Au cours de la dernière décennie, les études réalisées ont grandement contribué à l’évolution de la prise en charge de l’HBP, montrant que le traitement médical, outre son efficacité à soulager les symptômes, peut également modifier l’histoire naturelle de la maladie. Différents facteurs de risque d’aggravation ont été décrits : l’âge, la sévérité des symptômes, le volume prostatique et le taux de PSA s’y rapportant, le volume de résidu post-mictionnel et de débit maximum [4, 7, 8]. L’association thérapeutique alphabloquant et 5ARI a montré une efficacité significative chez les patients à risque de progression, en particulier lorsque le volume prostatique était supérieur à 25 ml, l’efficacité augmentant avec le volume prostatique [9]. Les principaux résultats des grandes études ont permis d’élaborer un algorithme décisionnel précisant, outre la prise en charge médicale de l’HBP non compliquée, celle des patients avec échec du traitement de première intention [10]. Dans cette enquête, les 33,7 % de patients pour lesquels les urologues ont instauré une association présentaient des symptômes modérés ou sévères (OR 3,9 et 3,4) et un volume prostatique de 30 à 50 ml ou supérieur à 50 ml (OR 1,8 et 4,1). L’insuffisance de réponse au traitement médical a été également considérée comme un facteur de risque [11] et était la raison la plus fréquemment évoquée par les urologues (60,9 %) pour justifier l’instauration d’une association.
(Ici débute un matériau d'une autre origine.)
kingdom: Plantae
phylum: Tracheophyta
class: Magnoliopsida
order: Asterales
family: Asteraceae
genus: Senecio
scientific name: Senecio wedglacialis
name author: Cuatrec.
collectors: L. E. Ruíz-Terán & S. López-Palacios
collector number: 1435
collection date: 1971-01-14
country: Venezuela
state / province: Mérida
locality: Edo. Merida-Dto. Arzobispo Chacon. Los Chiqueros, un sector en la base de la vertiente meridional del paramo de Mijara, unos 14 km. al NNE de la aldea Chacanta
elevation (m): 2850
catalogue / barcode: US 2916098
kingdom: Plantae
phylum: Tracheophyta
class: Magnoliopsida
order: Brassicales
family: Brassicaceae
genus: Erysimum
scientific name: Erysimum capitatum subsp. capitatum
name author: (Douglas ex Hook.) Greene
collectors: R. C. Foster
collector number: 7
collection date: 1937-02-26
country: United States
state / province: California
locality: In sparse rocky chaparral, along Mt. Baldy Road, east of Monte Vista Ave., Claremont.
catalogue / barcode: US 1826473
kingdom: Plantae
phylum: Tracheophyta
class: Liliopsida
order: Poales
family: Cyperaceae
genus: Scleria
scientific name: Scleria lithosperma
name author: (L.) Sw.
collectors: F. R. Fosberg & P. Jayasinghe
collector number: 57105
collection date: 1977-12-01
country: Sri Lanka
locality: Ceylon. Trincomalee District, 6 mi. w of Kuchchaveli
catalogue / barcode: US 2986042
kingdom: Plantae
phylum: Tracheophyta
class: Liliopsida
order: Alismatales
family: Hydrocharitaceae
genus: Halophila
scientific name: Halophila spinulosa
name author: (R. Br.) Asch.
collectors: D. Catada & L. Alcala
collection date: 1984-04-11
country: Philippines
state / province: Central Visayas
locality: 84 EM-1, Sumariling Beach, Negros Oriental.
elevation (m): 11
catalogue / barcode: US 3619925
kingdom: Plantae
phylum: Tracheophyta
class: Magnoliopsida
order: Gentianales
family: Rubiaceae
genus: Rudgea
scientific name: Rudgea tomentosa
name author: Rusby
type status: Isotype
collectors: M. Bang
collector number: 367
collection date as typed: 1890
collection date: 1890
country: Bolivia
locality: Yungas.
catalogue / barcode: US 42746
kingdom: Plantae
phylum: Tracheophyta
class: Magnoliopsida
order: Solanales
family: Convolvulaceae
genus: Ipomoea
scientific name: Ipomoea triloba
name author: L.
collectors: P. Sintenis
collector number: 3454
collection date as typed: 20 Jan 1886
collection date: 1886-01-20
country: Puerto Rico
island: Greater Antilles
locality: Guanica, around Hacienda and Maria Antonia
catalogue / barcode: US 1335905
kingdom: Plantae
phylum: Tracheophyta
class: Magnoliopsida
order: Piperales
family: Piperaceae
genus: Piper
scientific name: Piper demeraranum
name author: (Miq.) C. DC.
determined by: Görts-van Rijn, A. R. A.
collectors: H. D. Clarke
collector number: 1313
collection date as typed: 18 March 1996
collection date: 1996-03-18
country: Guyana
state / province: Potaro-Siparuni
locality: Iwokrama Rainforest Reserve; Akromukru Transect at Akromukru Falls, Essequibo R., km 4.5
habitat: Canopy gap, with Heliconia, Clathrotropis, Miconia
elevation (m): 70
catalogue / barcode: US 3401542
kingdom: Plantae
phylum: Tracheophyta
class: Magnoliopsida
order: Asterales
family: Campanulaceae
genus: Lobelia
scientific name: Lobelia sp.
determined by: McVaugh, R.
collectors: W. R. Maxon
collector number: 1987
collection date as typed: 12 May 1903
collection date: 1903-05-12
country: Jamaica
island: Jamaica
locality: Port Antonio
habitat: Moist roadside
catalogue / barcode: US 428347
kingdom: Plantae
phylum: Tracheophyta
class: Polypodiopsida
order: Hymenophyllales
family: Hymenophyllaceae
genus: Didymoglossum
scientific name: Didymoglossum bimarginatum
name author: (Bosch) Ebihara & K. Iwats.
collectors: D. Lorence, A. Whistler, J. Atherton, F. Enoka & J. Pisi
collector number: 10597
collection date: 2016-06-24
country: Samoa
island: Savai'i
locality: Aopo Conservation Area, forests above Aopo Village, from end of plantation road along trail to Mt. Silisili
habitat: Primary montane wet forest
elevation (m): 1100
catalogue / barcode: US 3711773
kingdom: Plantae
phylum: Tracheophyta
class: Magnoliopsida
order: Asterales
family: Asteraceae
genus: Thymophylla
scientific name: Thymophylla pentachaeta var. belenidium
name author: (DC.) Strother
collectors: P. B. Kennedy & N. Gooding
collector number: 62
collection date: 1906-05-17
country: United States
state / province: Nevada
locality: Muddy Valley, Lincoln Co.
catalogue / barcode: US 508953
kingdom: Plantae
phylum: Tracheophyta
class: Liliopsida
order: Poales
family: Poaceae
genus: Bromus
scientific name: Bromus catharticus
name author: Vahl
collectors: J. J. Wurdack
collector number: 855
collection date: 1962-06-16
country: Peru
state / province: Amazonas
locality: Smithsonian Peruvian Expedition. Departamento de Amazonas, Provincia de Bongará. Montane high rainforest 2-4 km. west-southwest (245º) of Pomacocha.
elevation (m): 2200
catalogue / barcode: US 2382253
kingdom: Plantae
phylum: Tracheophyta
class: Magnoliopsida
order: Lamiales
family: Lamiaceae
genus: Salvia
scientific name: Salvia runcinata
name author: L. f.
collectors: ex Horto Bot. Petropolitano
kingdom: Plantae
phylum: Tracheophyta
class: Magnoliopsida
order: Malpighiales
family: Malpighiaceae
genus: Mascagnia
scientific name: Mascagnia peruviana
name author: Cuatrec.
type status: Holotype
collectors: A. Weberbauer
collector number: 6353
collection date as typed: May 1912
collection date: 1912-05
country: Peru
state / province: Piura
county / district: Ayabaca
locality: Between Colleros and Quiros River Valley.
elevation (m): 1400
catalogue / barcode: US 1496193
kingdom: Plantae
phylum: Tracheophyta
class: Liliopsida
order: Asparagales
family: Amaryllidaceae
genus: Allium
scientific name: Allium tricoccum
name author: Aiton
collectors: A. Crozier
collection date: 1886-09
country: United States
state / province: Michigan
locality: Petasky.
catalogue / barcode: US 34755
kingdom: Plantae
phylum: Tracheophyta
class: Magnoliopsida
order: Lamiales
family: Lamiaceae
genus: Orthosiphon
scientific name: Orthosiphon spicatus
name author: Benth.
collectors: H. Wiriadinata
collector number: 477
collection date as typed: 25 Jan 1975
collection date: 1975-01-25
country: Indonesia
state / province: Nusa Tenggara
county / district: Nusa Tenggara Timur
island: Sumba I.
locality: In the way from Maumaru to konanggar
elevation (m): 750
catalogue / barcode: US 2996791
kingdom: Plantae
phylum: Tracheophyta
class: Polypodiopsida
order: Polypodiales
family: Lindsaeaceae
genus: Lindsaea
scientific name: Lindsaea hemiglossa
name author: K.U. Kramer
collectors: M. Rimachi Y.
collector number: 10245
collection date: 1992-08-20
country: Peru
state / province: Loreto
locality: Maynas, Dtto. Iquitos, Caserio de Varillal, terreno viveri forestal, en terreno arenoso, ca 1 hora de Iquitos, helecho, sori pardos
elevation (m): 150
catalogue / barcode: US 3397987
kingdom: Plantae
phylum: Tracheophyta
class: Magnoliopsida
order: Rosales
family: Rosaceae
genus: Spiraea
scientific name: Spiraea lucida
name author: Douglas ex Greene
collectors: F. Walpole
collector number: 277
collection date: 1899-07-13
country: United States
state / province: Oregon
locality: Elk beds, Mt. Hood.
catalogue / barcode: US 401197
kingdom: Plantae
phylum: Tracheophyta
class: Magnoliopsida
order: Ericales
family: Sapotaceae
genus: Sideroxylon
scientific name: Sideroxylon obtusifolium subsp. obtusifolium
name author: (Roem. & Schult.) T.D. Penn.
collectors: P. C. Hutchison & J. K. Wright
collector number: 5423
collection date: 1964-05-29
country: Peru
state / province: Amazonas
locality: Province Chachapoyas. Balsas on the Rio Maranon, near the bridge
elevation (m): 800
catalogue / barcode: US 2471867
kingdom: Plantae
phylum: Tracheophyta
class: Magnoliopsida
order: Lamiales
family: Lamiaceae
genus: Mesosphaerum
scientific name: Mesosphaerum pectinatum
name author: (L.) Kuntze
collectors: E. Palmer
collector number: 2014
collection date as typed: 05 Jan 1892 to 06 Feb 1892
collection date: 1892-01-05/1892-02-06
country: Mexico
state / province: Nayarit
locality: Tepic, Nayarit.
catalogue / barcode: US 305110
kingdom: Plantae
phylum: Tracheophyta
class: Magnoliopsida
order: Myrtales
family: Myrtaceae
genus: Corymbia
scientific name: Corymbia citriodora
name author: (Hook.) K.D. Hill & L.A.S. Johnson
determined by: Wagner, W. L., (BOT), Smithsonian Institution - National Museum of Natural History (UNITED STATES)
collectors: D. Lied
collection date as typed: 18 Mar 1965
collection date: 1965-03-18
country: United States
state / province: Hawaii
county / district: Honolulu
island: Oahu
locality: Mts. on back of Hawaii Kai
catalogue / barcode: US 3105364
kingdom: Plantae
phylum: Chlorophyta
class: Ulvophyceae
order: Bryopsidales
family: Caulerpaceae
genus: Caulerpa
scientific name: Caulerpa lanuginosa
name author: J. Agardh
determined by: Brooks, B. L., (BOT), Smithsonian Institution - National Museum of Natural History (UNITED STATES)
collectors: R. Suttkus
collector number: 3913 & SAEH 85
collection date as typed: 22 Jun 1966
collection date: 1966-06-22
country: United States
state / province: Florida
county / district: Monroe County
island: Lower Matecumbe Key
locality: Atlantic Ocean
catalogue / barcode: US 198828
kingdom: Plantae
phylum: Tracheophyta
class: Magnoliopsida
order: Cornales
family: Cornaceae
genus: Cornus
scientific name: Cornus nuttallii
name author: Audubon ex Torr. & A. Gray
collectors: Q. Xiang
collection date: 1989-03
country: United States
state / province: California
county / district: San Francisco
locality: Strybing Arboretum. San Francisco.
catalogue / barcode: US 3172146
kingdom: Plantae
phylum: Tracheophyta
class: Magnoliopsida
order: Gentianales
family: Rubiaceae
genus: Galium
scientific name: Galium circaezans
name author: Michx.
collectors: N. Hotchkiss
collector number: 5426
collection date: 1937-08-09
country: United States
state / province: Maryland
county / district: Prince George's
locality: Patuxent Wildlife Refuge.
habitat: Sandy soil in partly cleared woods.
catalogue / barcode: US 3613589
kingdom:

Les points essentiels à retenir

La prise en charge des patients présentant une HBP n’est plus limitée à une monothérapie.
Chez les patients à haut risque, une association thérapeutique est plus efficace sur les symptômes et peut retarder la progression de la maladie.
  • Réponse insuffisante au traitement médical de première intention (monothérapie).
  • Symptômes modérés (I-PSS = 8-19) ou sévères (I-PSS = 20-35).
  • Volume prostatique > 30 ml (l’association α-bloquant + 5ARI étant d’autant plus efficace que le volume prostatique est important).

Conclusion

Pour un tiers des patients consultant un urologue pour HBP symptomatique, l’instauration d’une association thérapeutique était principalement justifiée par l’insuffisance d’une mono thérapie, la sévérité des symptômes et un volume prostatique important.
Déclaration de conflit d’intérêt
L’étude HBP Scope a été réalisée avec le soutien financier des Laboratoires MSD-Chibret. Alexandre de la Taille et François Desgrandchamps ont travaillé dans le cadre d’un contrat d’expertise, Denis Comet a travaillé dans le cadre d’une prestation de services avec les Laboratoires MSD-Chibret.